**Изображения страниц и извлечённый текст**:
=====
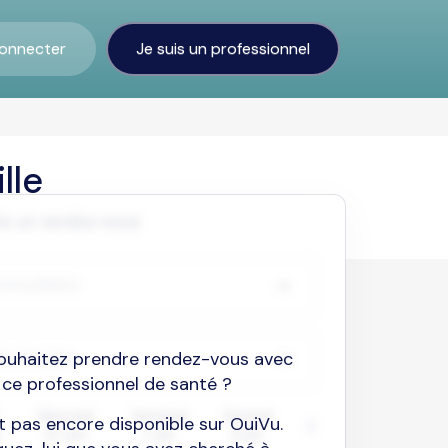
onnecter
Je suis un professionnel
lle
ouhaitez prendre rendez-vous avec
ce professionnel de santé ?
est pas encore disponible sur OuiVu.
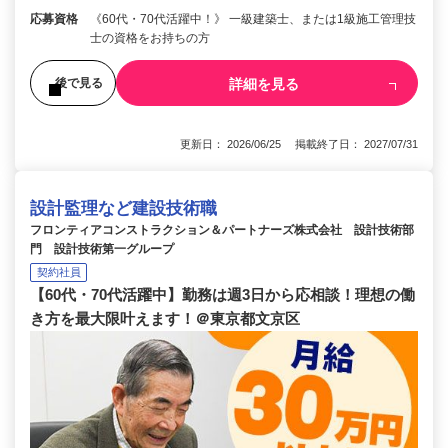
応募資格
《60代・70代活躍中！》 一級建築士、または1級施工管理技
士の資格をお持ちの方
詳細を見る
後で見る
更新日： 2026/06/25 掲載終了日： 2027/07/31
設計監理など建設技術職
フロンティアコンストラクション＆パートナーズ株式会社 設計技術部
門 設計技術第一グループ
契約社員
【60代・70代活躍中】勤務は週3日から応相談！理想の働
き方を最大限叶えます！＠東京都文京区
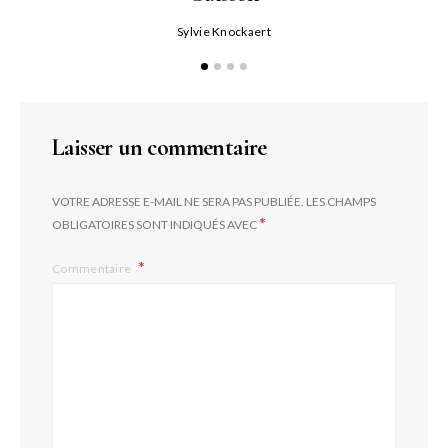
Sylvie Knockaert
Laisser un commentaire
VOTRE ADRESSE E-MAIL NE SERA PAS PUBLIÉE.
LES CHAMPS
*
OBLIGATOIRES SONT INDIQUÉS AVEC
Commentaire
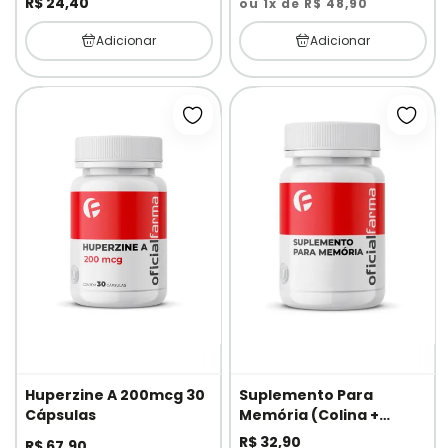
R$ 24,40
ou 1x de R$ 48,90
Adicionar
Adicionar
Adicionar à lista de desejos
Adici
Huperzine A 200mcg 30
Suplemento Para
Cápsulas
Memória (Colina +
Inositol) 120 Cápsulas
R$ 32,90
R$ 67,90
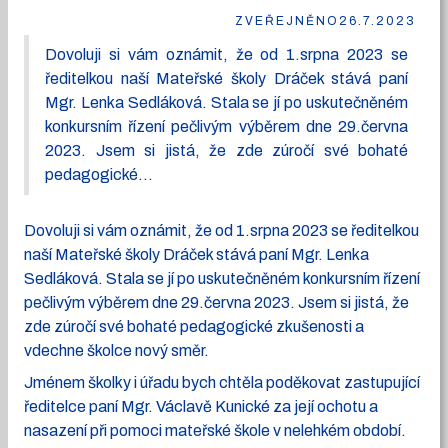
ZVEŘEJNĚNO
26.7.2023
Dovoluji si vám oznámit, že od 1.srpna 2023 se
ředitelkou naší Mateřské školy Dráček stává paní
Mgr. Lenka Sedláková. Stala se jí po uskutečněném
konkursním řízení pečlivým výběrem dne 29.června
2023. Jsem si jistá, že zde zúročí své bohaté
pedagogické...
Dovoluji si vám oznámit, že od 1.srpna 2023 se ředitelkou
naší Mateřské školy Dráček stává paní Mgr. Lenka
Sedláková. Stala se jí po uskutečněném konkursním řízení
pečlivým výběrem dne 29.června 2023. Jsem si jistá, že
zde zúročí své bohaté pedagogické zkušenosti a
vdechne školce nový směr.
Jménem školky i úřadu bych chtěla poděkovat zastupující
ředitelce paní Mgr. Václavě Kunické za její ochotu a
nasazení při pomoci mateřské škole v nelehkém období.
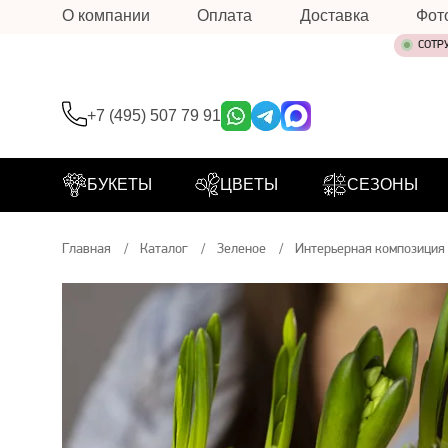
О компании
Оплата
Доставка
Фот
СОТР
+7 (495) 507 79 91
БУКЕТЫ
ЦВЕТЫ
СЕЗОНЫ
Главная
Каталог
Зеленое
Интерьерная композиция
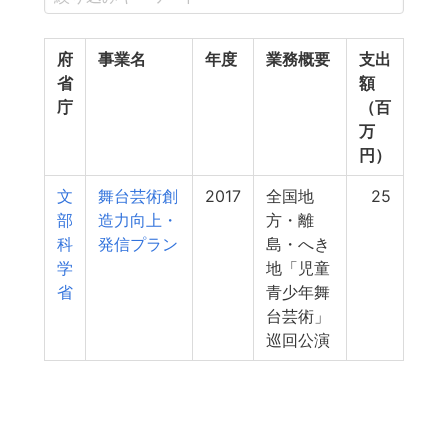
府
事業名
年度
業務概要
支出
省
額
庁
（百
万
円）
文
舞台芸術創
2017
全国地
25
部
造力向上・
方・離
科
発信プラン
島・へき
学
地「児童
省
青少年舞
台芸術」
巡回公演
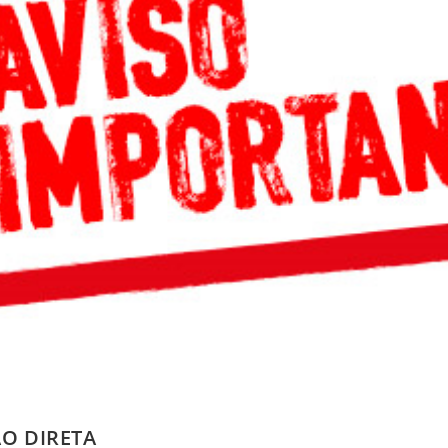
O DIRETA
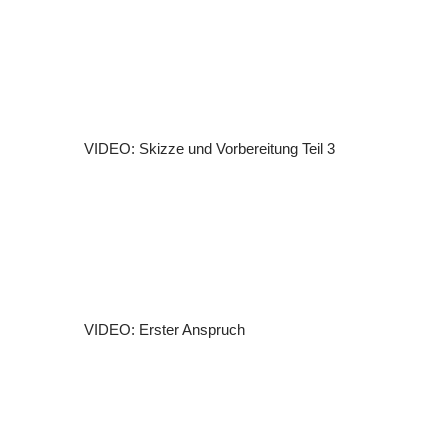
VIDEO: Skizze und Vorbereitung Teil 3
VIDEO: Erster Anspruch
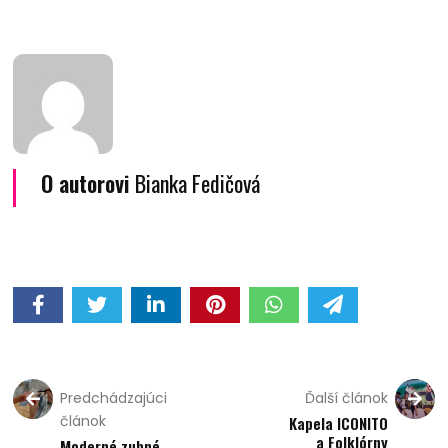
O autorovi
Bianka Fedičová
Predchádzajúci
Ďalší článok
článok
Kapela ICONITO
a Folklórny
Moderné zubné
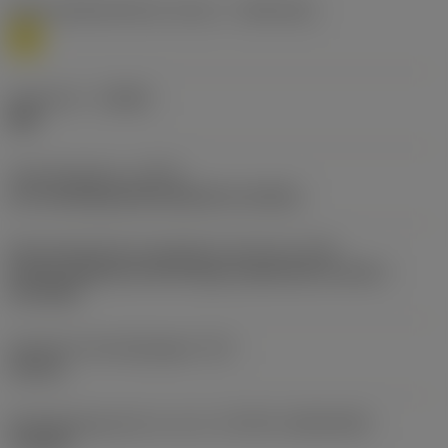
Materiaalklassificatie niveau 1
(TMC1ISO)
M
Geometrie
(CBMD)
MM
Type bewerking
(CTPT)
pre-machining with demand on surface
Montagestijlcode wisselplaat (metrisch)
(IFS)
Partly cylindrical, 40-60 deg countersink on one or
two sides
Diameter bevestigingsgat
(D1)
2,8 mm
Wisselplaatgrootte en vorm
(CUTINT_SIZESHAPE)
TC1103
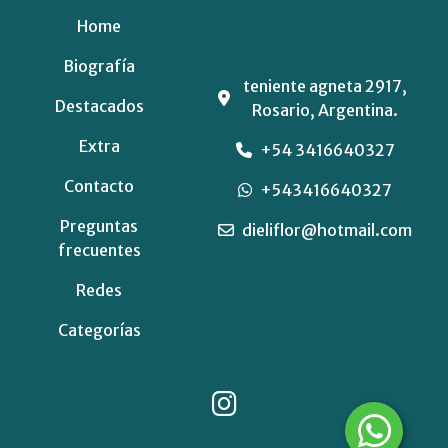
Home
Biografía
teniente agneta 2917,
Destacados
Rosario, Argentina.
Extra
+54 3416640327
Contacto
+543416640327
Preguntas
dieliflor@hotmail.com
frecuentes
Redes
Categorías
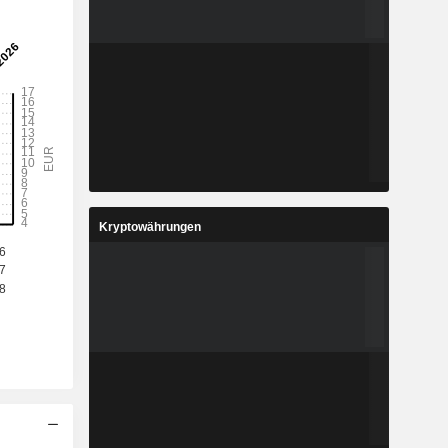
Kryptowährungen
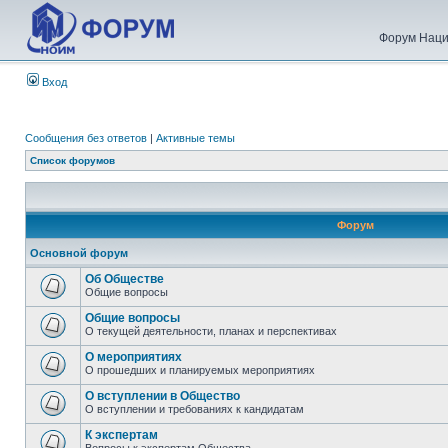
Форум Наци
Вход
Сообщения без ответов
|
Активные темы
Список форумов
Форум
Основной форум
Об Обществе
Общие вопросы
Общие вопросы
О текущей деятельности, планах и перспективах
О мероприятиях
О прошедших и планируемых мероприятиях
О вступлении в Общество
О вступлении и требованиях к кандидатам
К экспертам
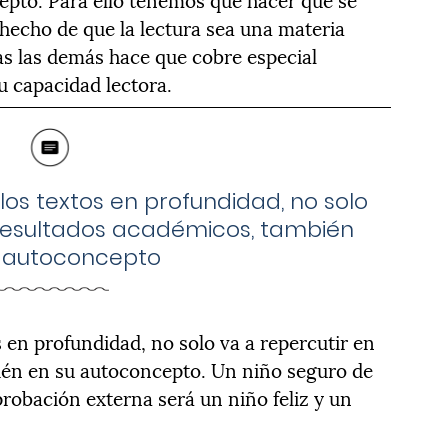
 hecho de que la lectura sea una materia
as las demás hace que cobre especial
u capacidad lectora.
os textos en profundidad, no solo
 resultados académicos, también
u autoconcepto
 en profundidad, no solo va a repercutir en
ién en su autoconcepto. Un niño seguro de
robación externa será un niño feliz y un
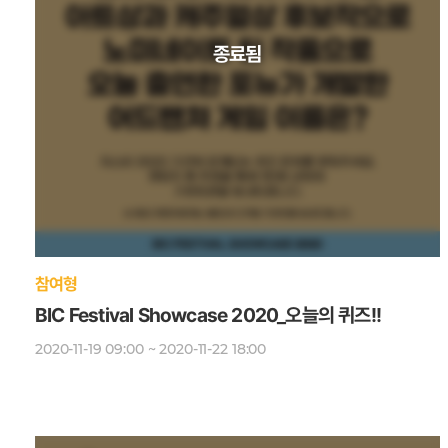
참여형
BIC Festival Showcase 2020_오늘의 퀴즈!!
2020-11-19 09:00 ~ 2020-11-22 18:00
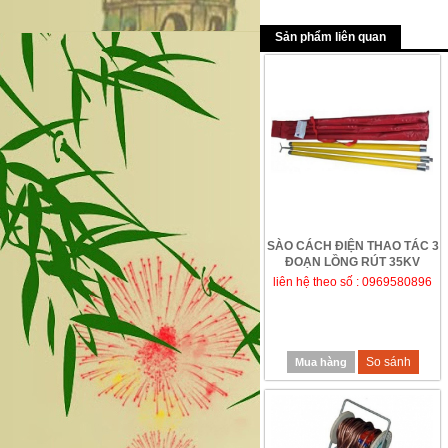
Sản phẩm liên quan
SÀO CÁCH ĐIỆN THAO TÁC 3
ĐOẠN LỒNG RÚT 35KV
liên hệ theo số : 0969580896
So sánh
Mua hàng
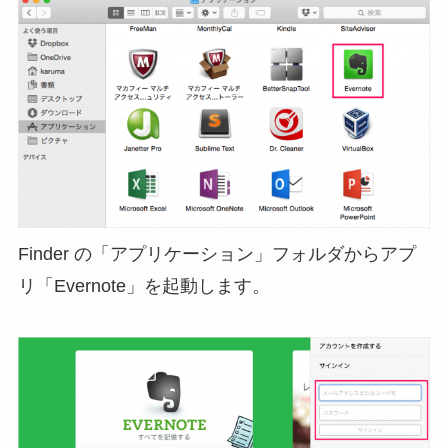
Finder の「アプリケーション」フォルダからアプ
リ「Evernote」を起動します。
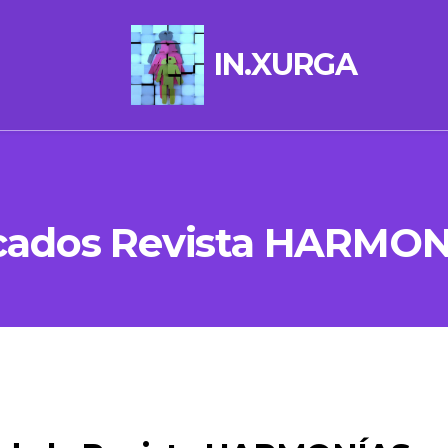
IN.XURGA
ados Revista HARMON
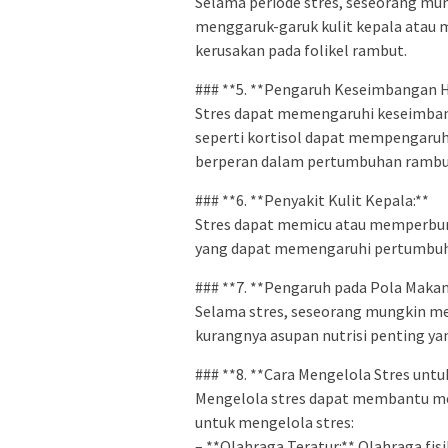
Selama periode stres, seseorang mu
menggaruk-garuk kulit kepala atau 
kerusakan pada folikel rambut.
### **5. **Pengaruh Keseimbangan 
Stres dapat memengaruhi keseimba
seperti kortisol dapat mempengaru
berperan dalam pertumbuhan rambu
### **6. **Penyakit Kulit Kepala:**
Stres dapat memicu atau memperburu
yang dapat memengaruhi pertumbuh
### **7. **Pengaruh pada Pola Makan
Selama stres, seseorang mungkin m
kurangnya asupan nutrisi penting y
### **8. **Cara Mengelola Stres un
Mengelola stres dapat membantu men
untuk mengelola stres:
– **Olahraga Teratur:** Olahraga fi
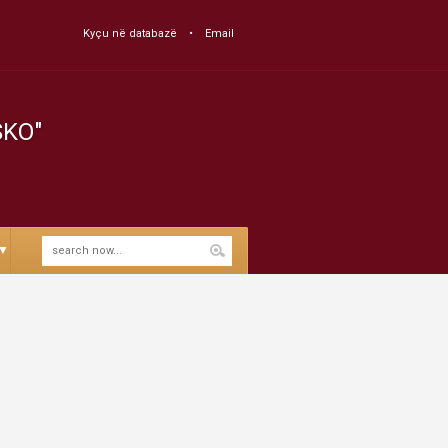
Kyçu në databazë
Email
SKO"
▼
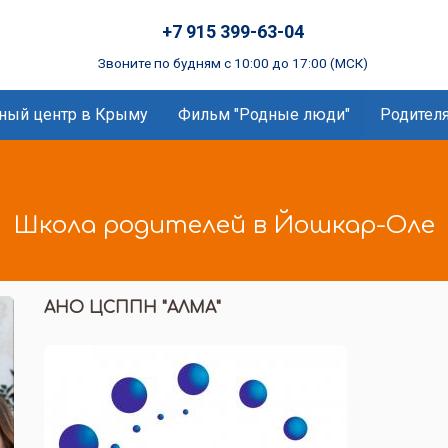
+7 915 399-63-04
Звоните по будням с 10:00 до 17:00 (МСК)
ный центр в Крыму
Фильм "Родные люди"
Родител
Школа родителей в Йошкар-Оле
АНО ЦСППН "АЛМА"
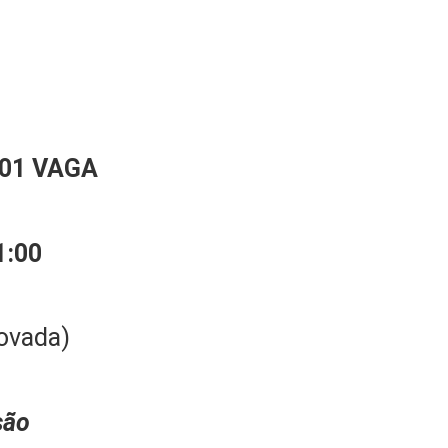
0
1
VAGA
1:00
ovada)
são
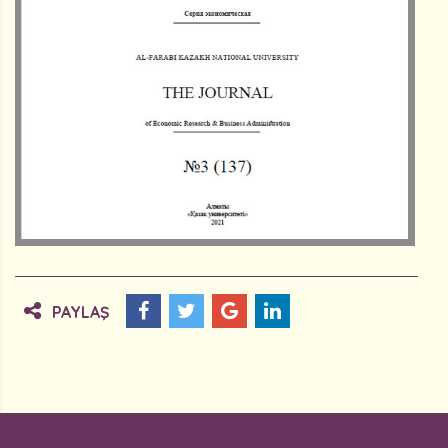
PAYLAŞ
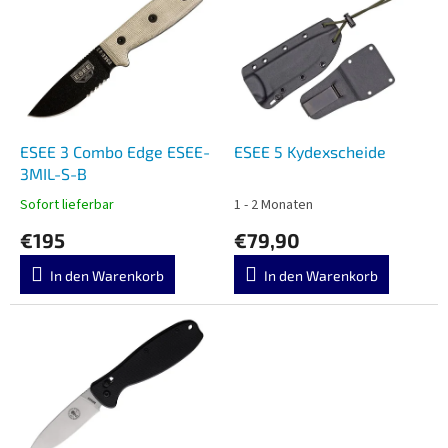
s
s
o
t
r
e
t
d
i
e
e
r
r
P
ESEE 3 Combo Edge ESEE-
ESEE 5 Kydexscheide
u
r
3MIL-S-B
n
o
g
Sofort lieferbar
1 - 2 Monaten
d
€195
€79,90
u
k
In den Warenkorb
In den Warenkorb
t
e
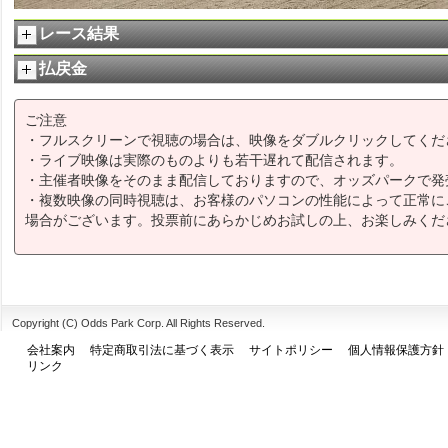
レース結果
払戻金
ご注意
・フルスクリーンで視聴の場合は、映像をダブルクリックしてくだ
・ライブ映像は実際のものよりも若干遅れて配信されます。
・主催者映像をそのまま配信しておりますので、オッズパークで発
・複数映像の同時視聴は、お客様のパソコンの性能によって正常に
場合がございます。投票前にあらかじめお試しの上、お楽しみくだ
Copyright (C) Odds Park Corp. All Rights Reserved.
会社案内
特定商取引法に基づく表示
サイトポリシー
個人情報保護方針
リンク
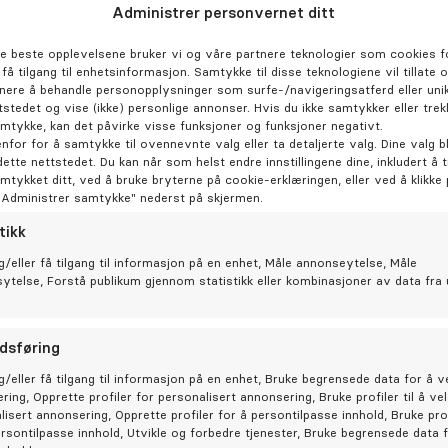
Administrer personvernet ditt
de beste opplevelsene bruker vi og våre partnere teknologier som cookies fo
r få tilgang til enhetsinformasjon. Samtykke til disse teknologiene vil tillate 
nere å behandle personopplysninger som surfe-/navigeringsatferd eller unik
019
tstedet og vise (ikke) personlige annonser. Hvis du ikke samtykker eller trek
amtykke, kan det påvirke visse funksjoner og funksjoner negativt.
enfor for å samtykke til ovennevnte valg eller ta detaljerte valg. Dine valg bl
dette nettstedet. Du kan når som helst endre innstillingene dine, inkludert å 
amtykket ditt, ved å bruke bryterne på cookie-erklæringen, eller ved å klikke
"Administrer samtykke" nederst på skjermen.
tikk
På 
g/eller få tilgang til informasjon på en enhet, Måle annonseytelse, Måle
sytelse, Forstå publikum gjennom statistikk eller kombinasjoner av data fra 
Hos t
ivaret
dsføring
g/eller få tilgang til informasjon på en enhet, Bruke begrensede data for å v
ring, Opprette profiler for personalisert annonsering, Bruke profiler til å ve
lisert annonsering, Opprette profiler for å persontilpasse innhold, Bruke prof
Be
ersontilpasse innhold, Utvikle og forbedre tjenester, Bruke begrensede data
=====
**Задание**: Преобразуйте в нумерованный список строки выше от строки с «hecho de que la lectura sea una materia» до строки с «en profundidad, no solo va a repercutir en» включительно, пропустив пустые строки.

**Результат упражнения**:
1.  hecho de que la lectura sea una materia
2. as las demás hace que cobre especial
3. u capacidad lectora.
4. os textos en profundidad, no solo
5.  resultados académicos, también
6. u autoconcepto
7.  en profundidad, no solo va a repercutir en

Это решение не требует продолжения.